Current Quarter Outlook
Main Business: Crop Science
Crop Science remains Bayer A.G.’s largest revenue contributor. For this quarter, investor attention will focus on pricing discipline in herbicides and seeds, logistics normalization, and seasonal demand patterns across the Americas and Europe. The EBIT forecast suggests pressure versus last year, implying margin headwinds from input costs and competitive pricing, even if volumes stabilize. While revenue is expected to grow modestly year-over-year, the gross margin trajectory will hinge on product mix and the balance between volume recovery and price concessions. Management’s ongoing efficiency initiatives are likely to mitigate some overhead inflation, but headline profitability could be capped by competitive dynamics in crop protection.
Most Promising Business: Consumer Health
Consumer Health has demonstrated consistent growth and favorable mix in recent periods, with brand-led pricing and innovation in categories such as allergy, pain relief, and digestive health. For the current quarter, demand tailwinds are expected from seasonal allergy-related products and ongoing distribution strength in North America and Europe. Gross margins should benefit from premiumization and productivity gains, helping offset input-cost variability. Given its relatively defensive profile, the segment could provide earnings stability and modest year-over-year revenue growth, supporting consolidated EPS even as other divisions experience normalization.
Key Stock Price Drivers This Quarter
Near-term stock performance will likely be most sensitive to the relationship between reported EBIT and consensus, as investors parse whether operational discipline offsets margin pressures. EPS delivery versus the 0.62 estimate, together with commentary on year-over-year margin compression, will set the tone for guidance credibility into the second half. Segment-level color—especially on Crop Science pricing trends and Pharmaceuticals’ pipeline and launch cadence—will inform the sustainability of revenue growth and the path for margin recovery. Any update on portfolio and cost actions could also influence sentiment around free cash flow and leverage normalization.
Analyst Opinions
Most recent institutional commentary indicates a cautious tilt, with a greater share of views emphasizing near-term margin pressure and normalization in EBIT despite stable revenues; bullish opinions are fewer.

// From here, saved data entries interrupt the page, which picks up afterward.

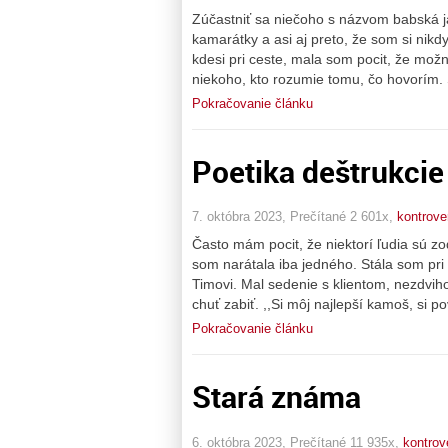
Zúčastniť sa niečoho s názvom babská 
kamarátky a asi aj preto, že som si nik
kdesi pri ceste, mala som pocit, že mo
niekoho, kto rozumie tomu, čo hovorím.
Pokračovanie článku
Poetika deštrukcie
7. októbra 2023, Prečítané 2 601x,
kontrove
Často mám pocit, že niektorí ľudia sú z
som narátala iba jedného. Stála som pri
Timovi. Mal sedenie s klientom, nezdvih
chuť zabiť. ,,Si môj najlepší kamoš, si 
Pokračovanie článku
Stará známa
6. októbra 2023, Prečítané 11 935x,
kontrov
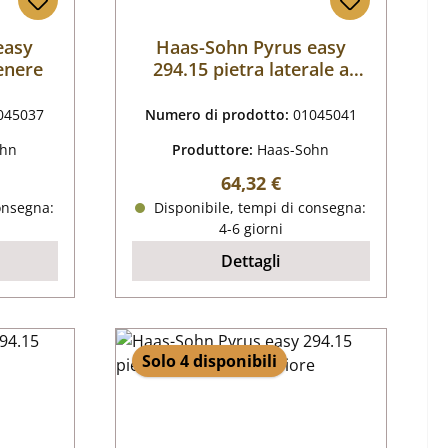
easy
Haas-Sohn Pyrus easy
cenere
294.15 pietra laterale a
sinistra anteriore
045037
Numero di prodotto:
01045041
ohn
Produttore:
Haas-Sohn
male:
Prezzo normale:
64,32 €
onsegna:
Disponibile, tempi di consegna:
4-6 giorni
Dettagli
Solo 4 disponibili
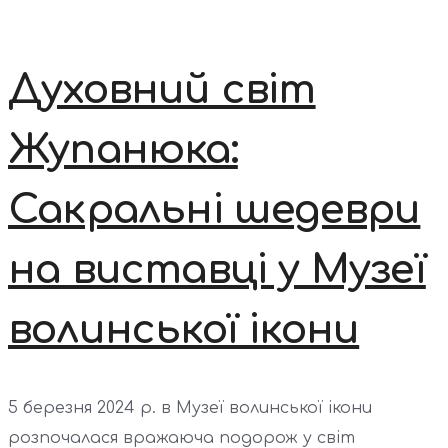
Духовний світ
Жупанюка:
Сакральні шедеври
на виставці у Музеї
волинської ікони
5 березня 2024 р. в Музеї волинської ікони
розпочалася вражаюча подорож у світ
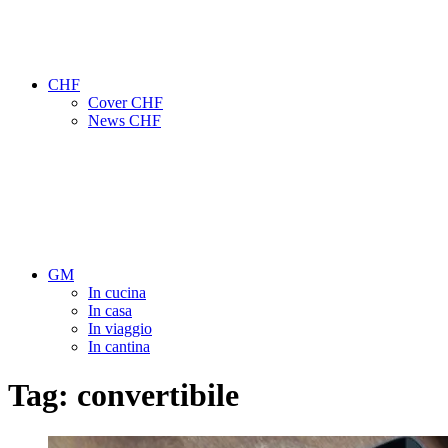
CHF
Cover CHF
News CHF
GM
In cucina
In casa
In viaggio
In cantina
Tag:
convertibile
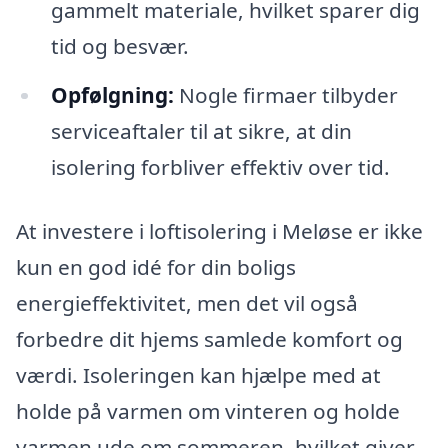
gammelt materiale, hvilket sparer dig
tid og besvær.
Opfølgning:
Nogle firmaer tilbyder
serviceaftaler til at sikre, at din
isolering forbliver effektiv over tid.
At investere i loftisolering i Meløse er ikke
kun en god idé for din boligs
energieffektivitet, men det vil også
forbedre dit hjems samlede komfort og
værdi. Isoleringen kan hjælpe med at
holde på varmen om vinteren og holde
varmen ude om sommeren, hvilket giver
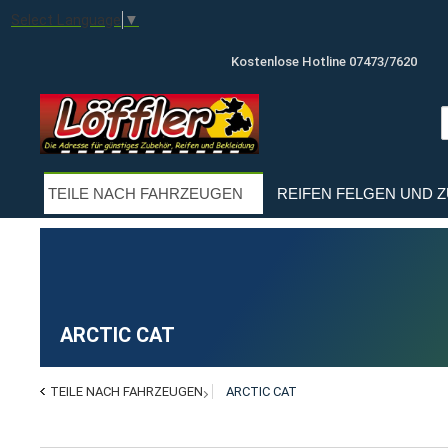
Select Language
▼
Kostenlose Hotline 07473/7620
TEILE NACH FAHRZEUGEN
REIFEN FELGEN UND 
ARCTIC CAT
TEILE NACH FAHRZEUGEN
ARCTIC CAT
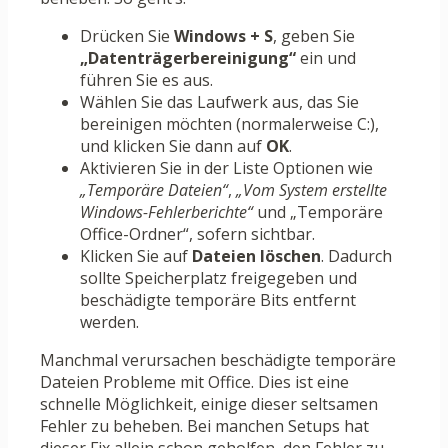
Drücken Sie
Windows + S
, geben Sie
„Datenträgerbereinigung“
ein und
führen Sie es aus.
Wählen Sie das Laufwerk aus, das Sie
bereinigen möchten (normalerweise C:),
und klicken Sie dann auf
OK
.
Aktivieren Sie in der Liste Optionen wie
„Temporäre Dateien“
,
„Vom System erstellte
Windows-Fehlerberichte“
und „Temporäre
Office-Ordner“, sofern sichtbar.
Klicken Sie auf
Dateien löschen
. Dadurch
sollte Speicherplatz freigegeben und
beschädigte temporäre Bits entfernt
werden.
Manchmal verursachen beschädigte temporäre
Dateien Probleme mit Office. Dies ist eine
schnelle Möglichkeit, einige dieser seltsamen
Fehler zu beheben. Bei manchen Setups hat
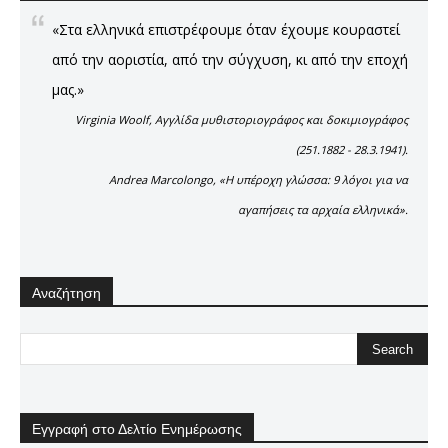
«Στα ελληνικά επιστρέφουμε όταν έχουμε κουραστεί
από την αοριστία, από την σύγχυση, κι από την εποχή
μας.»
Virginia Woolf, Αγγλίδα μυθιστοριογράφος και δοκιμιογράφος
(251.1882 - 28.3.1941).
Andrea Marcolongo, «Η υπέροχη γλώσσα: 9 λόγοι για να
αγαπήσεις τα αρχαία ελληνικά».
Αναζήτηση
Εγγραφή στο Δελτίο Ενημέρωσης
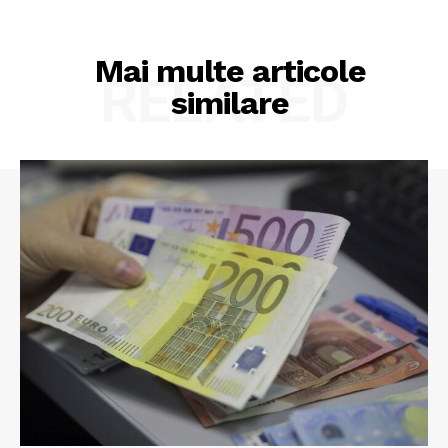
Mai multe articole
RELATED
similare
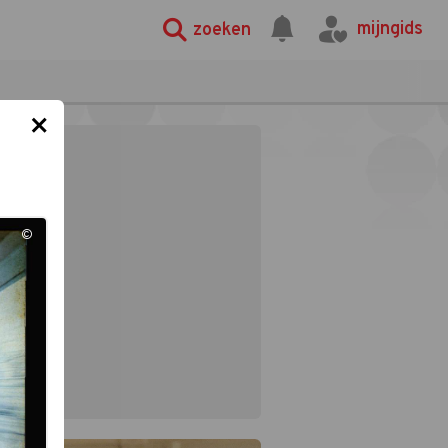
mijngids
zoeken
×
©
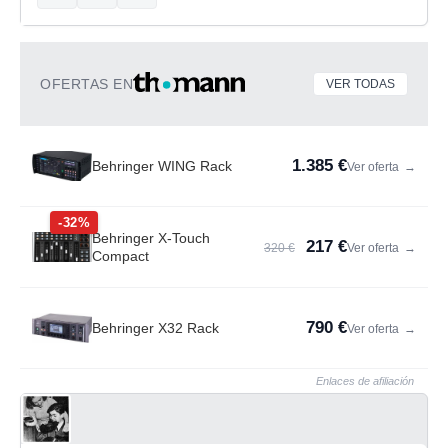
OFERTAS EN
VER TODAS
1.385 €
Behringer WING Rack
Ver oferta
→
-32%
Behringer X-Touch
217 €
320 €
Ver oferta
→
Compact
790 €
Behringer X32 Rack
Ver oferta
→
Enlaces de afiliación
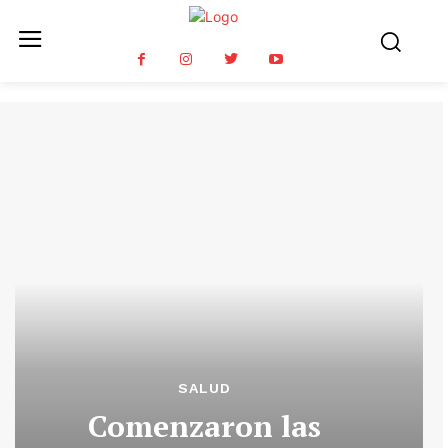
SALUD
Comenzaron las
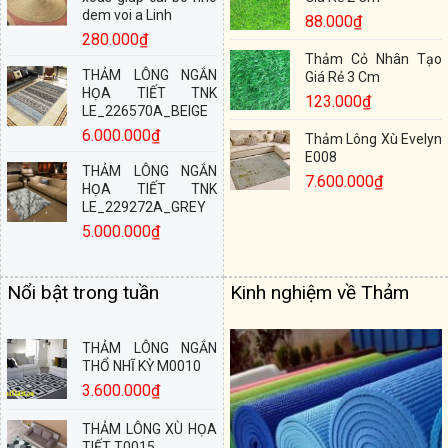
dem voi a Linh
88.000
₫
280.000
₫
Thảm Cỏ Nhân Tạo
THẢM LÔNG NGẮN
Giá Rẻ 3 Cm
HỌA TIẾT TNK
123.000
₫
LE_226570A_BEIGE
6.000.000
₫
Thảm Lông Xù Evelyn
E008
THẢM LÔNG NGẮN
7.600.000
₫
HỌA TIẾT TNK
LE_229272A_GREY
5.000.000
₫
Nổi bật trong tuần
Kinh nghiệm về Thảm
THẢM LÔNG NGẮN
THỔ NHĨ KỲ M0010
3.600.000
₫
THẢM LÔNG XÙ HỌA
TIẾT T0015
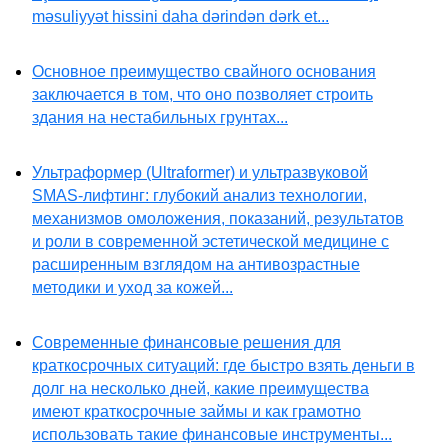
məsuliyyət hissini daha dərindən dərk et...
Основное преимущество свайного основания
заключается в том, что оно позволяет строить
здания на нестабильных грунтах...
Ультраформер (Ultraformer) и ультразвуковой
SMAS-лифтинг: глубокий анализ технологии,
механизмов омоложения, показаний, результатов
и роли в современной эстетической медицине с
расширенным взглядом на антивозрастные
методики и уход за кожей...
Современные финансовые решения для
краткосрочных ситуаций: где быстро взять деньги в
долг на несколько дней, какие преимущества
имеют краткосрочные займы и как грамотно
использовать такие финансовые инструменты...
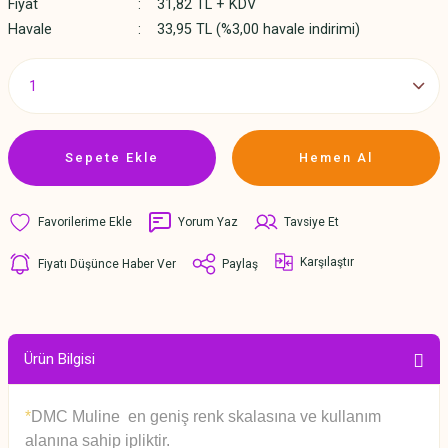
Fiyat
31,82 TL + KDV
Havale
33,95 TL (%3,00 havale indirimi)
Sepete Ekle
Hemen Al
Yorum Yaz
Tavsiye Et
Karşılaştır
Fiyatı Düşünce Haber Ver
Paylaş
Ürün Bilgisi
*
DMC Muline en geniş renk skalasına ve kullanım
alanına sahip ipliktir.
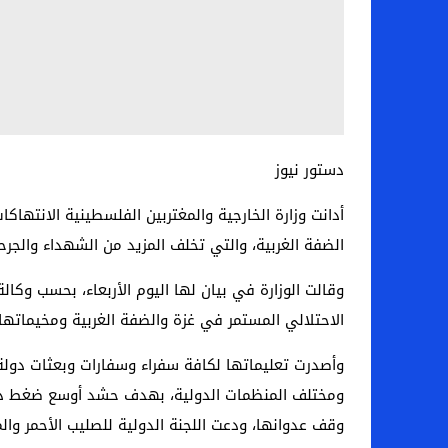
دستور نيوز
أدانت وزارة الخارجية والمغتربين الفلسطينية الانته
الضفة الغربية، والتي تخلف المزيد من الشهداء والجرحى
وقالت الوزارة في بيان لها اليوم الأربعاء، بحسب وكال
الاحتلالي المستمر في غزة والضفة الغربية ومخيماتها.
وأصدرت تعليماتها لكافة سفراء وسفارات وبعثات دولة 
ومختلف المنظمات الدولية، بهدف حشد أوسع ضغط دولي ل
وقف عدوانها، ودعت اللجنة الدولية للصليب الأحمر وا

Analysts highlight that while revenue is projected to increase by 1.68%, the forecasted 9.06% year-over-year decline in EBIT and a 10.15% decline in adjusted EPS anchor a more guarded stance. Commentary from well-followed firms points to Consumer Health as the steadier contributor and stresses watchpoints in Crop Science pricing and Pharmaceuticals execution. The majority view expects a mixed print: modest revenue growth, softer earnings metrics, and an emphasis on operational updates to validate margin recovery prospects into the back half of the year.Disclaimer: Investing carries risk. This is not financial advice. The above content should not be regarded as an offer, recommendation, or solicitation on acquiring or disposing of any financial products, any associated discussions, comments, or posts by author or other users should not be considered as such either. It is solely for general information purpose only, which does not consider your own investment objectives, financial situations or needs. TTM assumes no responsibility or warranty for the accuracy and completeness of the information, investors should do their own research and may seek professional advice before investing.